Позднее Альвера с удивлением вспоминал, что провел этот день в общем довольно спокойно, с внешней стороны почти так, как всегда. Накануне лег в постель в одиннадцать. Перед сном, замирая, думал: не отказаться ли? Еще с месяц тому назад это было вполне возможно, хоть и нелегко. «Теперь нельзя. И почему же отказываться? Его, что ли, жаль? Старик скряга, отсчитывал сантимы за пробелы внизу страниц, но зла я от него не видел… Однако если с этим считаться, то никого нельзя убивать. С точки зрения Дарвина, его надо убить в первую очередь, так как он дегенерат: это видно и по его тику». У месье Шартье в самом деле часто дергались лицевые мускулы вокруг левого глаза.

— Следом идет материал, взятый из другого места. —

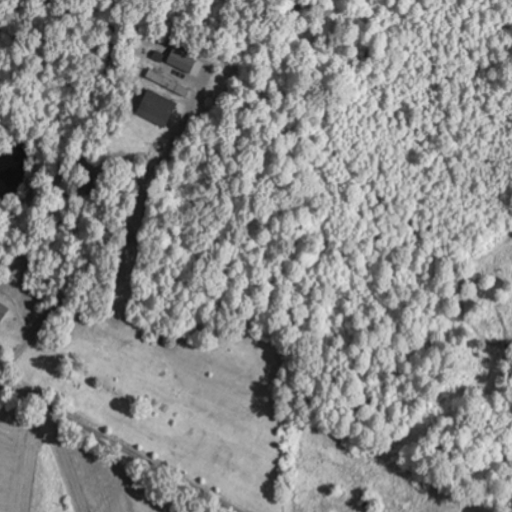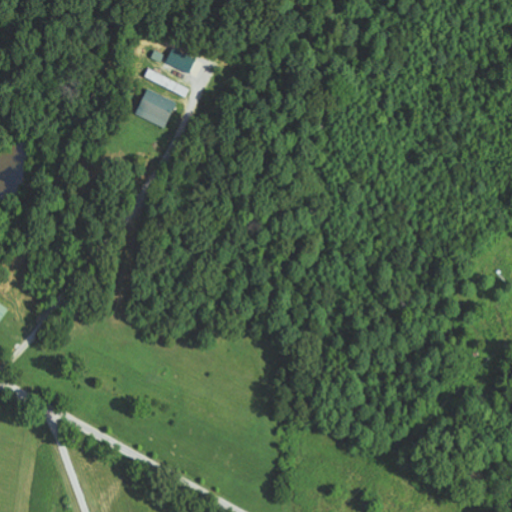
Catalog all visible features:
building: (182, 60)
building: (157, 108)
building: (3, 311)
road: (117, 446)
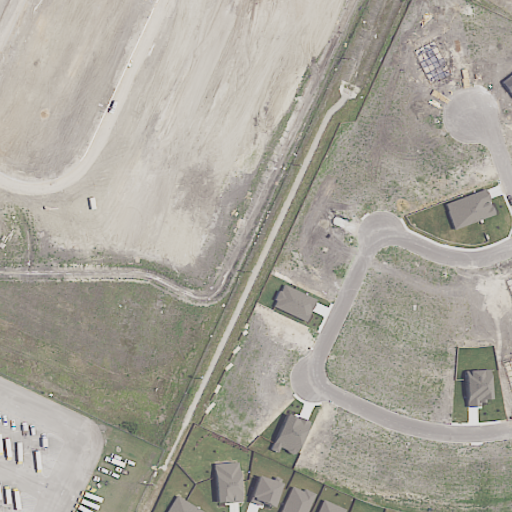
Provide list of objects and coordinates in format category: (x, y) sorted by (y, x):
road: (499, 138)
road: (452, 259)
road: (354, 307)
road: (412, 428)
building: (226, 483)
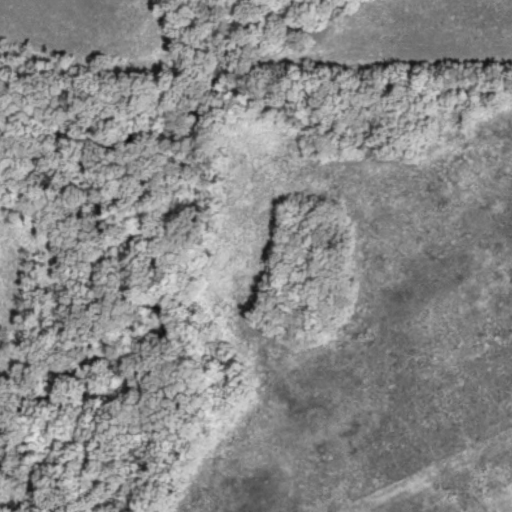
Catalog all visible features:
road: (254, 13)
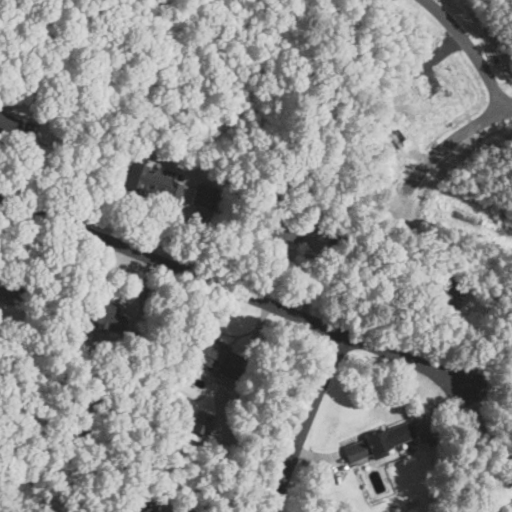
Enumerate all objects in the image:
road: (474, 47)
building: (7, 124)
building: (10, 124)
road: (453, 139)
building: (152, 181)
building: (150, 184)
building: (205, 195)
building: (202, 198)
building: (198, 215)
building: (282, 231)
road: (235, 290)
building: (9, 291)
building: (7, 292)
building: (444, 298)
building: (440, 299)
building: (100, 314)
building: (107, 316)
building: (215, 356)
building: (219, 356)
road: (487, 402)
building: (200, 421)
road: (304, 422)
building: (379, 440)
building: (374, 443)
building: (143, 505)
building: (139, 506)
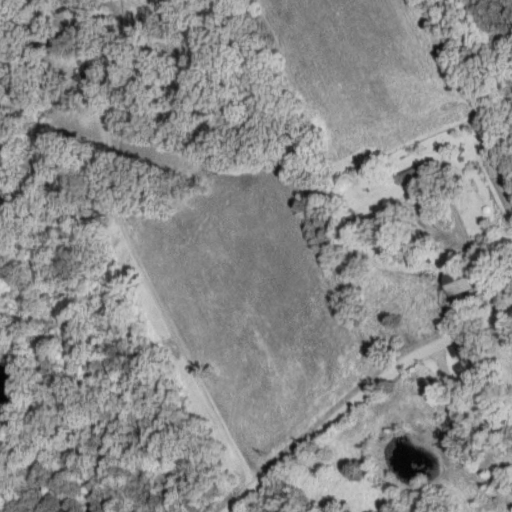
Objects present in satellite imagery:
building: (47, 17)
building: (416, 173)
building: (467, 282)
road: (154, 301)
building: (460, 357)
road: (358, 396)
road: (459, 402)
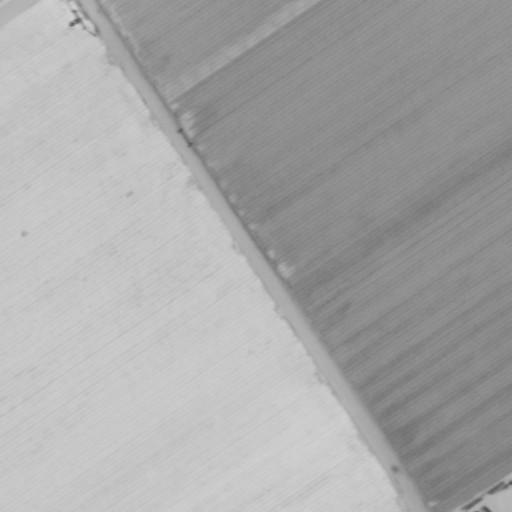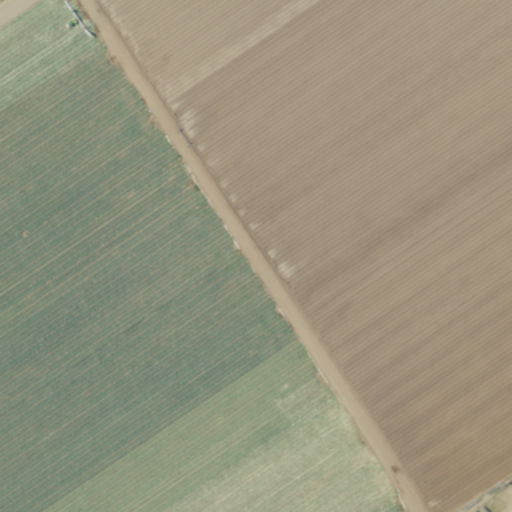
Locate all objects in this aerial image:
road: (8, 5)
crop: (256, 256)
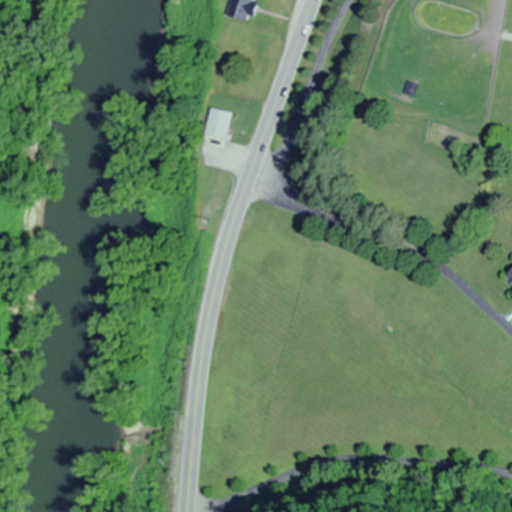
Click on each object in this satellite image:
building: (239, 9)
road: (307, 91)
building: (217, 129)
road: (226, 250)
river: (75, 256)
building: (509, 279)
road: (505, 412)
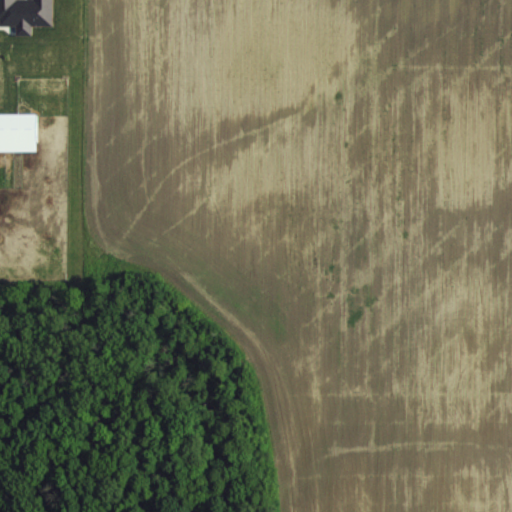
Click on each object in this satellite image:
building: (25, 13)
building: (18, 129)
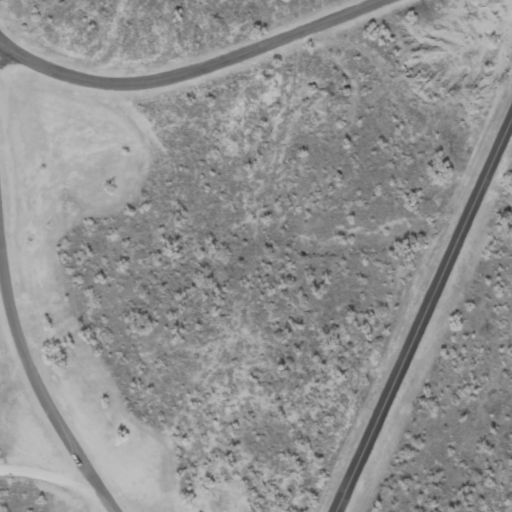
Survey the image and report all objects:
road: (189, 69)
road: (420, 306)
road: (36, 373)
road: (60, 475)
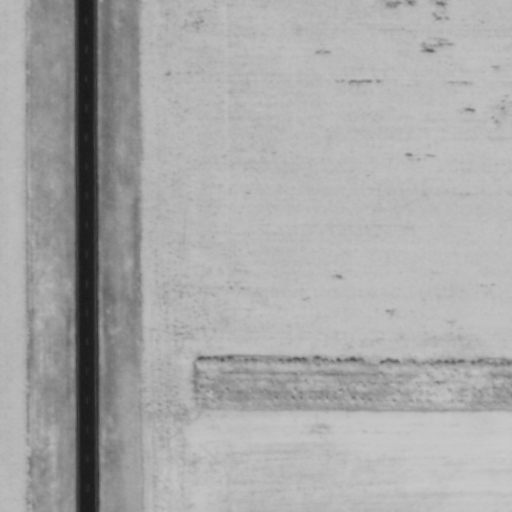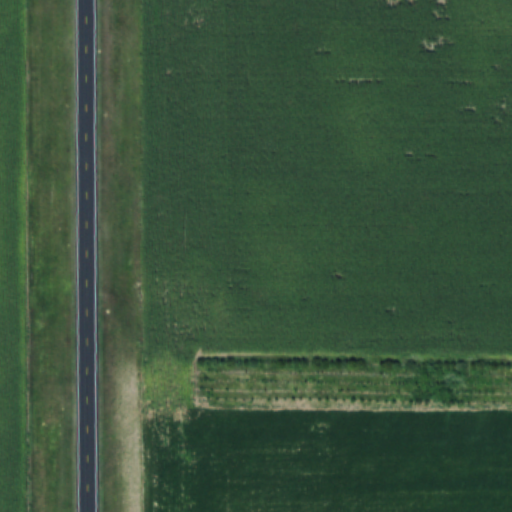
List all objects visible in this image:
road: (96, 256)
crop: (12, 257)
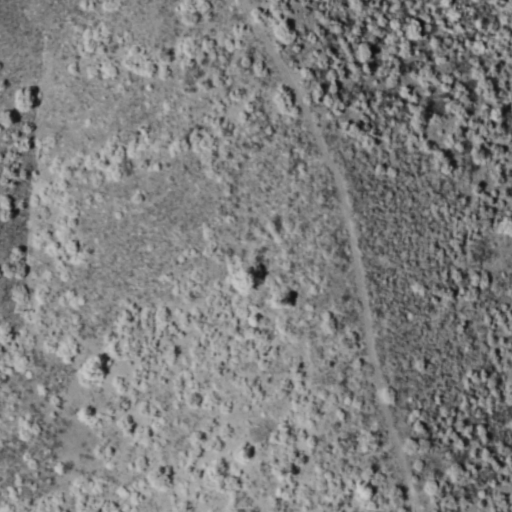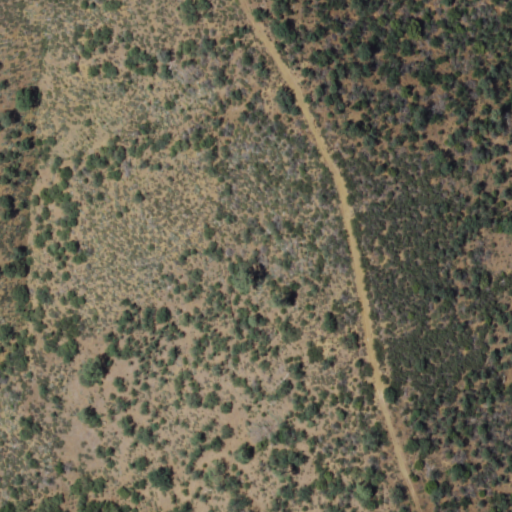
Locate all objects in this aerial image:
road: (347, 249)
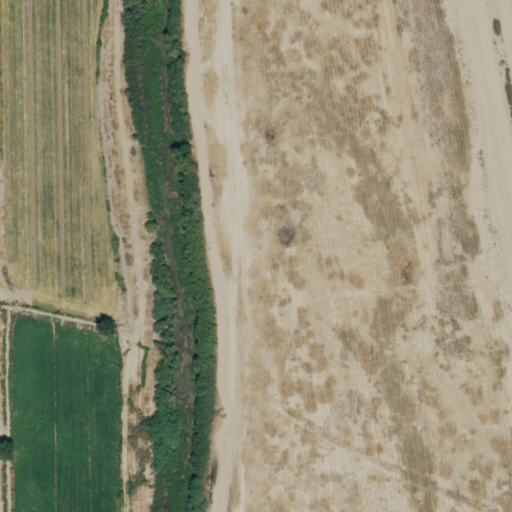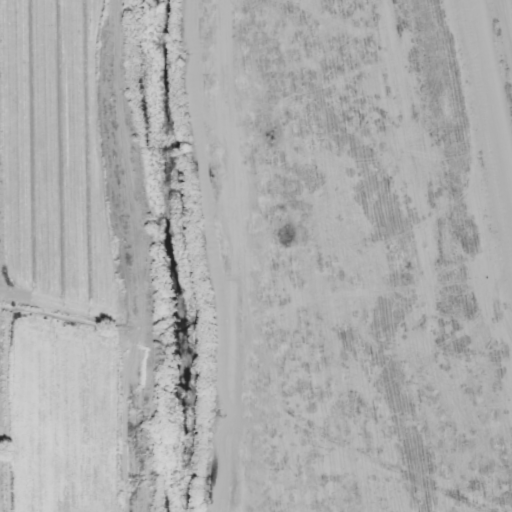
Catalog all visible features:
river: (177, 255)
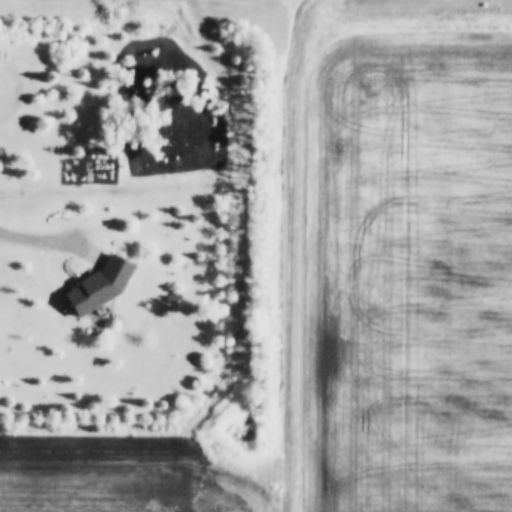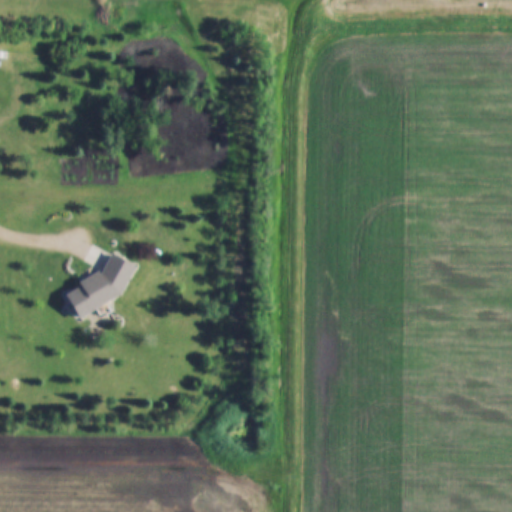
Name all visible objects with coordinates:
crop: (397, 268)
building: (102, 287)
building: (102, 287)
crop: (134, 486)
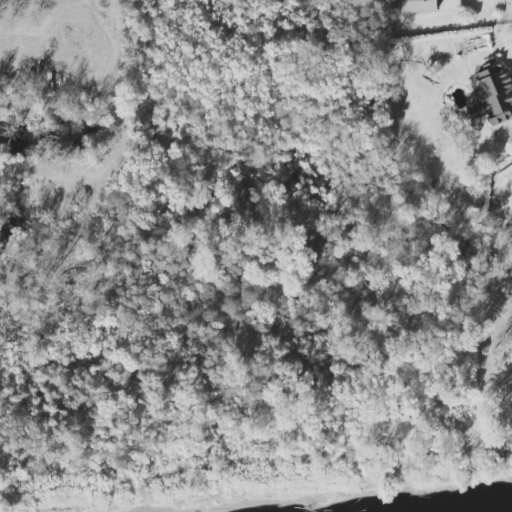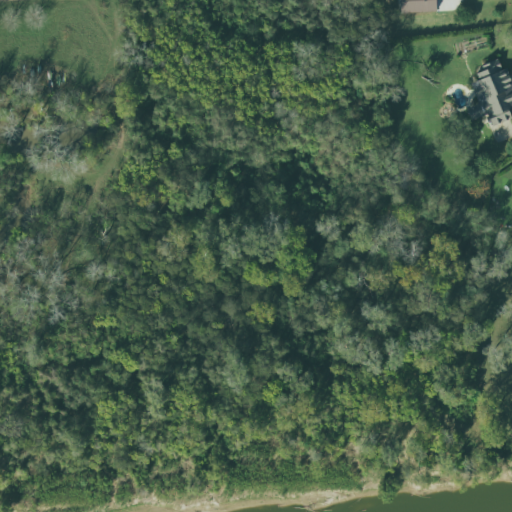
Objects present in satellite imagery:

По-видимому, тик отравлял ему жизнь: он всегда поспешно отворачивался, стыдясь своего недостатка и стараясь его скрыть. «Странно все-таки, какие вещи отравляют существование людям…» Обо всем этом Альвера думал так, не серьезно, не по-настоящему: уместны были по-настоящему только соображения о технической стороне дела. Тут тоже все было передумано: он не оставил без внимания ни одной подробности. Теперь перебирал их в мыслях бегло, конспективно, почти механически. «Да, конечно, отступать поздно», – еще раз сказал он себе. Сам не мог бы объяснить, почему именно поздно и с каких пор поздно. Но это было так. В постели заставил себя еще почитать книгу: мемуары Ласенэра. Хотя Альвера совершенно презирал этого человека, но, когда дошел до фразы: «В это время начался мой поединок с обществом. Я решил стать общественным бедствием», чуть не прослезился от радости и умиления. Последние колебания у него исчезли. «Да, разумеется, все решено!» Он тотчас заснул и спал если не вполне хорошо, то едва ли не спокойнее, чем обычно.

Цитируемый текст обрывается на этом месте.